Instructions for the task
Copy every one of the following records verbatim, line by line, with no changes.

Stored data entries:
--- START ---
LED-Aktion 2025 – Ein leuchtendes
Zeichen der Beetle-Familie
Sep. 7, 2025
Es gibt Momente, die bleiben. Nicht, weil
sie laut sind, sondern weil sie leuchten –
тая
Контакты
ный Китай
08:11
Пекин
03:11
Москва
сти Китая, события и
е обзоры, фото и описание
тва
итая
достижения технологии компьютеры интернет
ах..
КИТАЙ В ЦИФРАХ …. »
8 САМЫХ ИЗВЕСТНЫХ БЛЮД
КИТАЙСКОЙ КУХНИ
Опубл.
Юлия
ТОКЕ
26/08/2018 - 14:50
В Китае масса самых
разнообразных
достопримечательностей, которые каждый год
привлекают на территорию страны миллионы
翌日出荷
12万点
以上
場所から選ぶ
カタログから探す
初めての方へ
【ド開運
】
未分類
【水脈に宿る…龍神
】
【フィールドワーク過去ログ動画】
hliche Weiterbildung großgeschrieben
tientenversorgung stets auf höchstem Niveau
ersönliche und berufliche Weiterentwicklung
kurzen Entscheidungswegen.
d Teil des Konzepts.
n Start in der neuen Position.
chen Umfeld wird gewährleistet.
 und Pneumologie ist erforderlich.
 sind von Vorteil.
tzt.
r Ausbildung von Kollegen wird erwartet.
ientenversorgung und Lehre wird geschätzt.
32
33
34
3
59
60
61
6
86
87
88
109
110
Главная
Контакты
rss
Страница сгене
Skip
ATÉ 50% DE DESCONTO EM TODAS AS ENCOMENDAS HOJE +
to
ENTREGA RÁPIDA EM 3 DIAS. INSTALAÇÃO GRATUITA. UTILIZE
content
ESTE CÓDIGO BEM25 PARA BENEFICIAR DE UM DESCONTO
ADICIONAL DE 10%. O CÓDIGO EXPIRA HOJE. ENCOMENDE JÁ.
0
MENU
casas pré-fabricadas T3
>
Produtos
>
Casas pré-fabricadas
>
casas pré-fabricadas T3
--- END ---
Task solution
LED-Aktion 2025 – Ein leuchtendes
Zeichen der Beetle-Familie
Sep. 7, 2025
Es gibt Momente, die bleiben. Nicht, weil
sie laut sind, sondern weil sie leuchten –
тая
Контакты
ный Китай
08:11
Пекин
03:11
Москва
сти Китая, события и
е обзоры, фото и описание
тва
итая
достижения технологии компьютеры интернет
ах..
КИТАЙ В ЦИФРАХ …. »
8 САМЫХ ИЗВЕСТНЫХ БЛЮД
КИТАЙСКОЙ КУХНИ
Опубл.
Юлия
ТОКЕ
26/08/2018 - 14:50
В Китае масса самых
разнообразных
достопримечательностей, которые каждый год
привлекают на территорию страны миллионы
翌日出荷
12万点
以上
場所から選ぶ
カタログから探す
初めての方へ
【ド開運
】
未分類
【水脈に宿る…龍神
】
【フィールドワーク過去ログ動画】
hliche Weiterbildung großgeschrieben
tientenversorgung stets auf höchstem Niveau
ersönliche und berufliche Weiterentwicklung
kurzen Entscheidungswegen.
d Teil des Konzepts.
n Start in der neuen Position.
chen Umfeld wird gewährleistet.
 und Pneumologie ist erforderlich.
 sind von Vorteil.
tzt.
r Ausbildung von Kollegen wird erwartet.
ientenversorgung und Lehre wird geschätzt.
32
33
34
3
59
60
61
6
86
87
88
109
110
Главная
Контакты
rss
Страница сгене
Skip
ATÉ 50% DE DESCONTO EM TODAS AS ENCOMENDAS HOJE +
to
ENTREGA RÁPIDA EM 3 DIAS. INSTALAÇÃO GRATUITA. UTILIZE
content
ESTE CÓDIGO BEM25 PARA BENEFICIAR DE UM DESCONTO
ADICIONAL DE 10%. O CÓDIGO EXPIRA HOJE. ENCOMENDE JÁ.
0
MENU
casas pré-fabricadas T3
>
Produtos
>
Casas pré-fabricadas
>
casas pré-fabricadas T3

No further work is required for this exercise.